The trading desk where Mr. Kerviel landed, the "Delta One" unit, deals with trades aimed at making small profits with stock-market fluctuations. Mr. Kerviel, who hails from a small town in Brittany and graduated from a little-known university, suggested in his statement to prosecutors that he hoped to curry favor with people who counted.
Mr. Kerviel's job was to invest by simultaneously taking opposite bets on the direction of the markets. The bets were supposed to mostly offset each other in what is typically a low-risk way to make a small profit. But starting in November 2005, Mr. Kerviel started placing bets only in one direction, hoping for far bigger gains.
To hide his strategy, he created a set of parallel fake bets in the other direction to give his supervisors the illusion that his books were correctly balanced.
When his supervisors asked him about unusual transactions, Mr. Kerviel would rely on simple tricks to evade their inquiries. "I fabricated a fake mail using a feature in our in-house messaging system, a function which allows you to reuse the electronic letterhead I had received and change the body of the text," he said.
At first, Mr. Kerviel's strategy paid off -- too well, in fact. His gains snowballed so quickly that, at some point, he had locked in a gain of 1.6 billion, about a third of the bank's overall net profit in 2006.

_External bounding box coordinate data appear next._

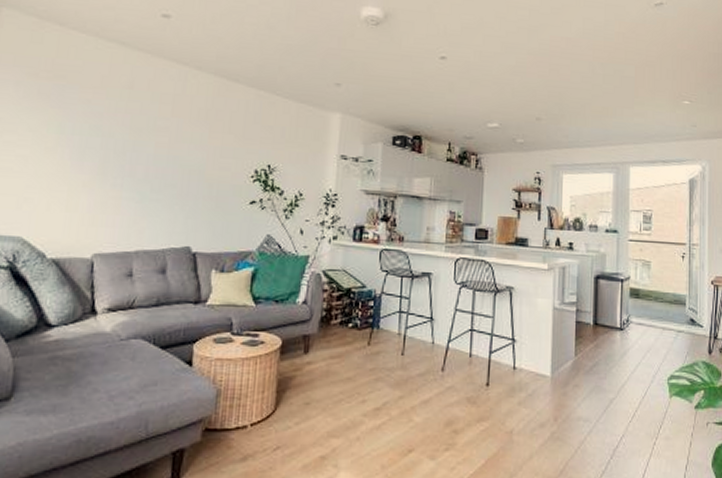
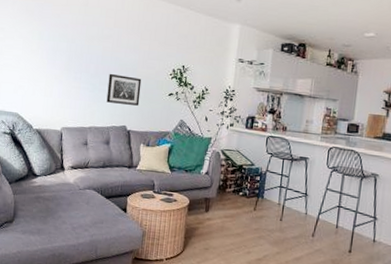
wall art: none [161,177,212,219] -> present [106,73,142,106]

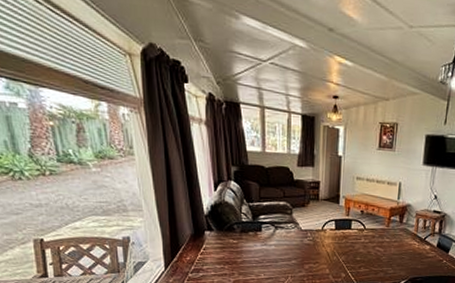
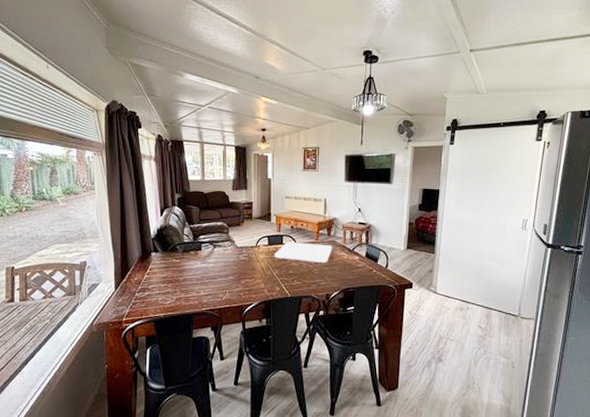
placemat: none [341,226,403,251] -> present [274,241,332,263]

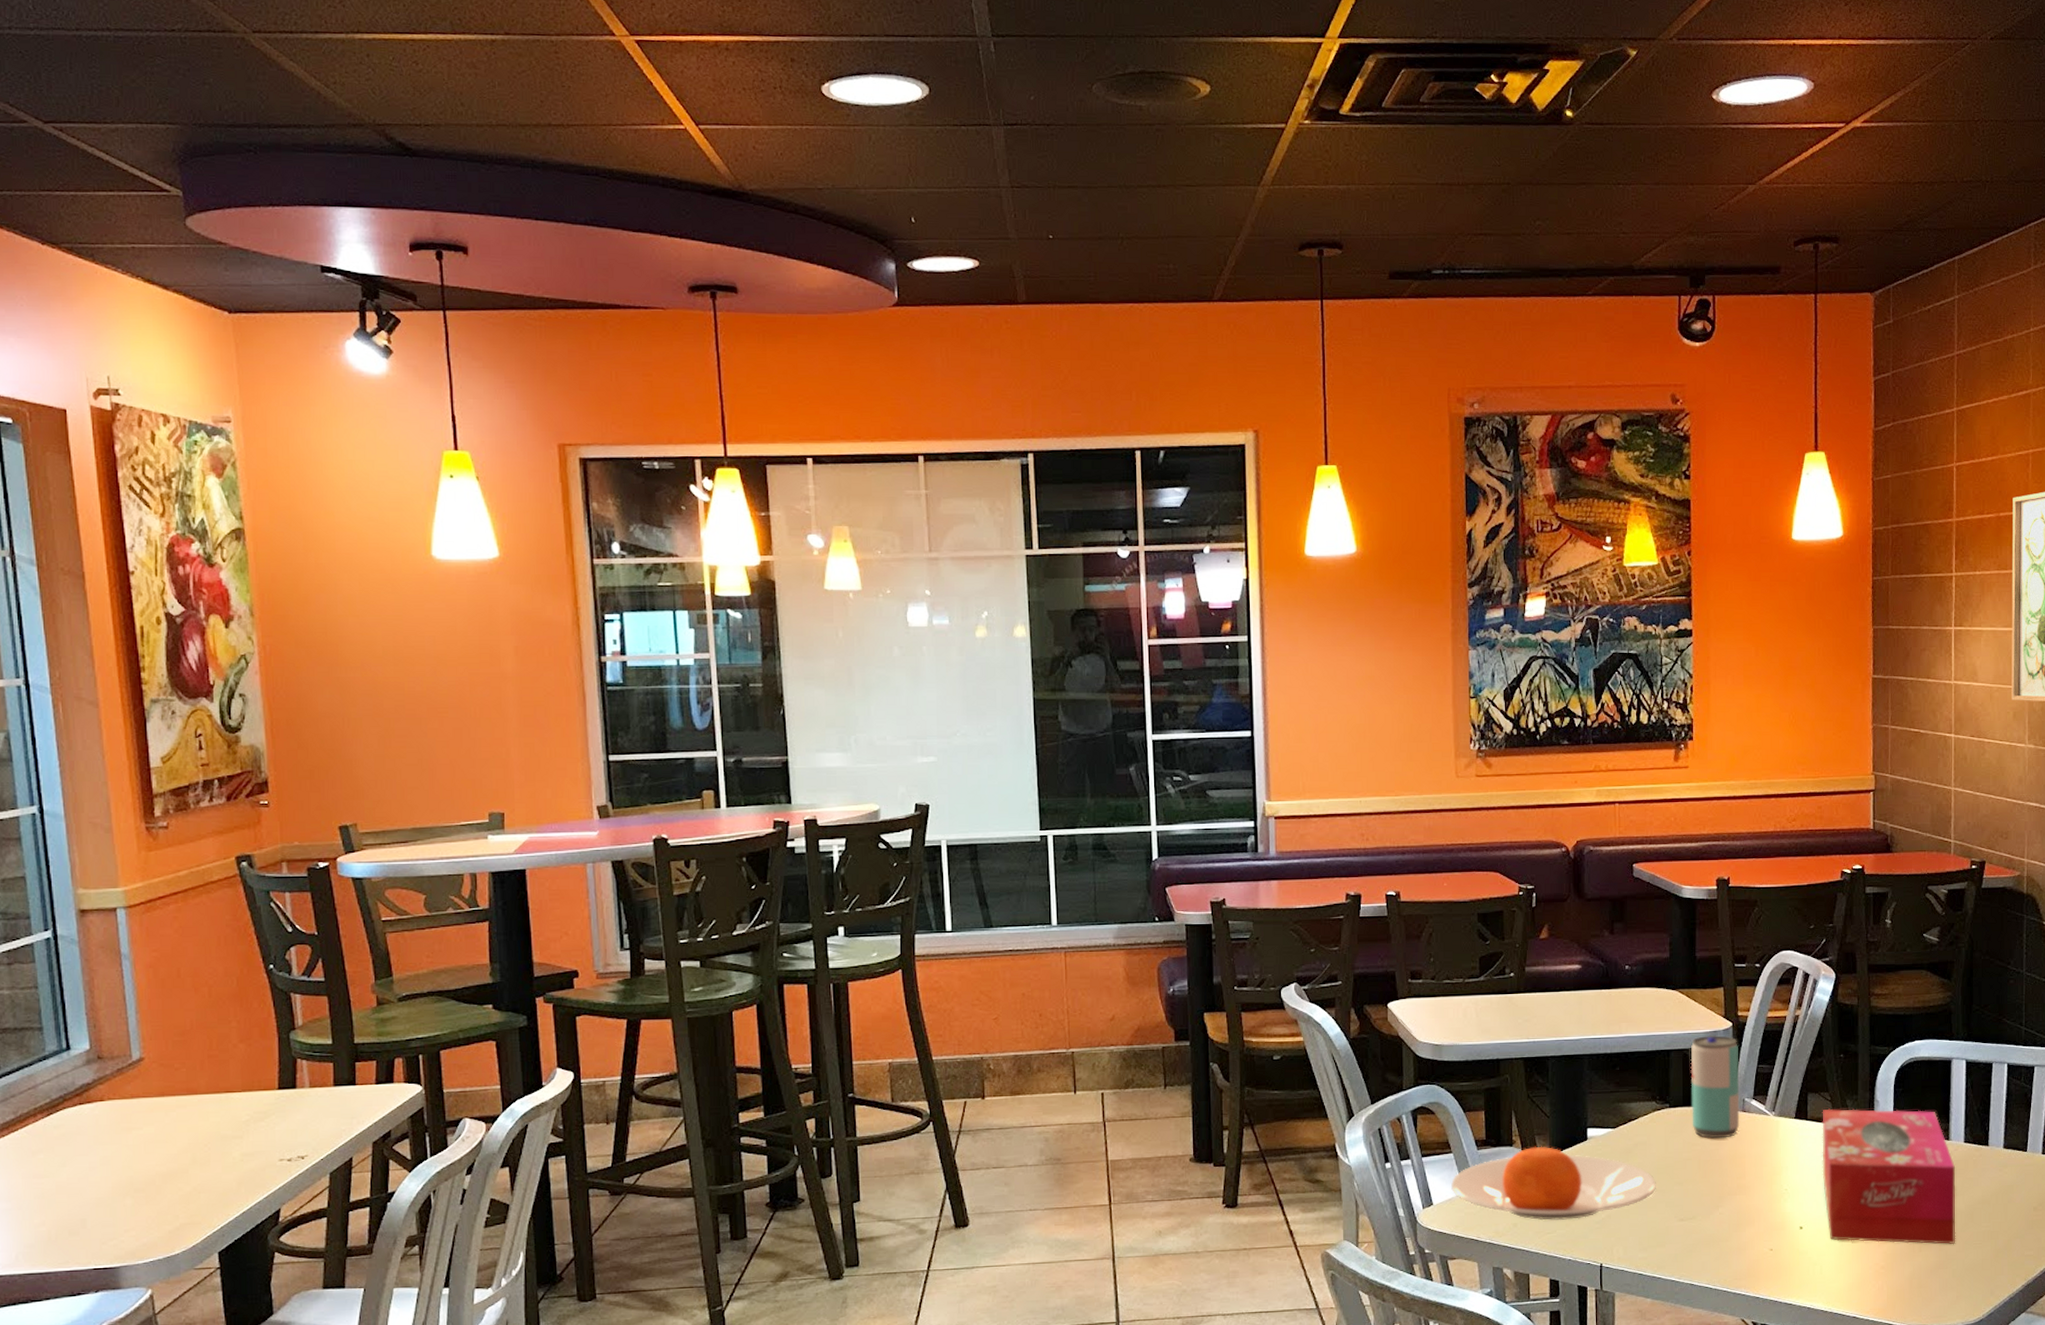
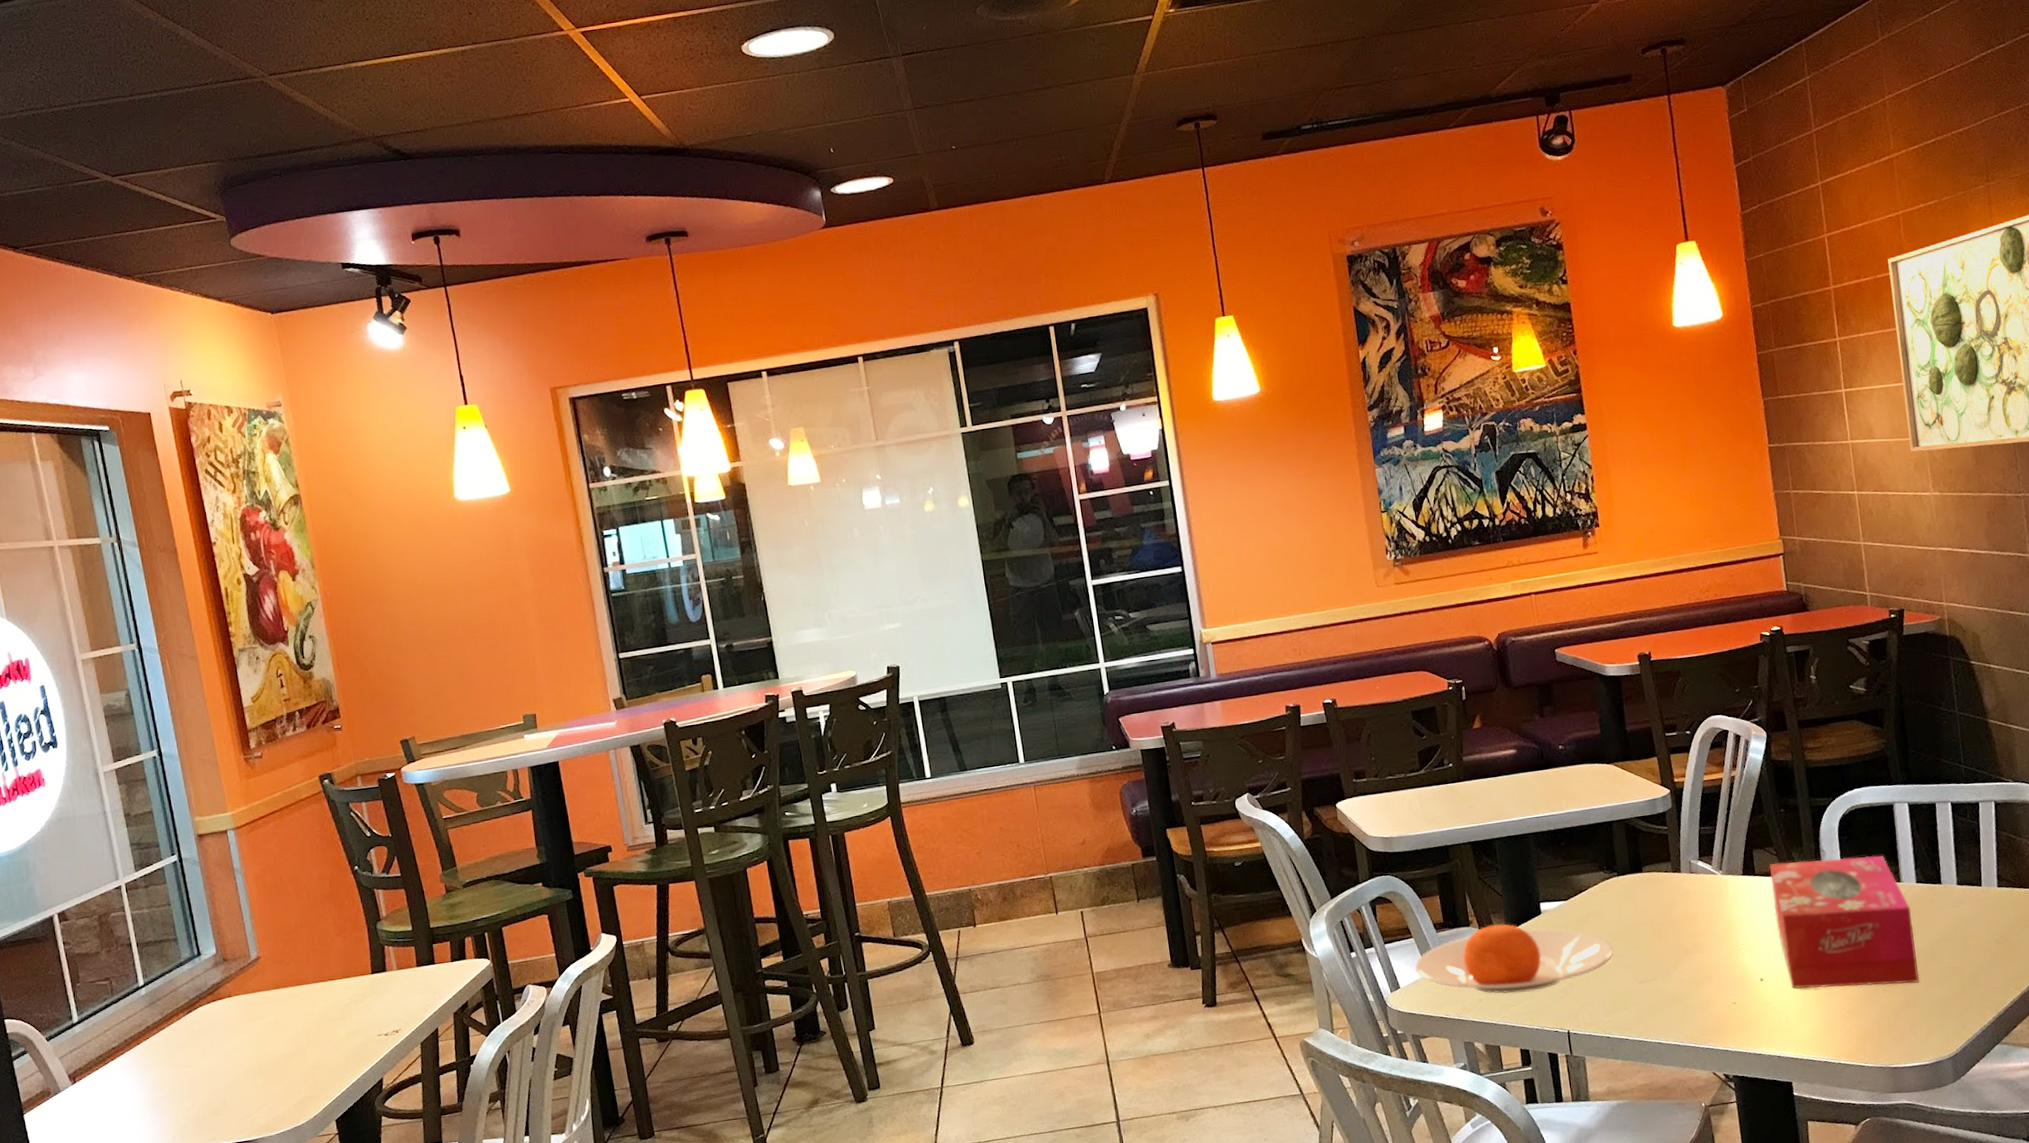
beverage can: present [1690,1035,1740,1139] -> none [1632,802,1689,902]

At that moment, "I don't know what to do," Mr. Kerviel told investigators. "I am happy, proud, but I don't know how to justify my gains."
What seemed to disappoint Mr. Kerviel was that his trading prowess wasn't being acknowledged. He told prosecutors that he believes managers were aware of his methods but never spoke up as long as things were going well.
"I cannot believe that my superiors did not realize the amount I was risking," he said in the interrogation. "It is impossible to generate such profit with small positions. That's what leads me to say that while I was [in the black], my supervisors closed their eyes on the methods I was using and the volumes I was trading.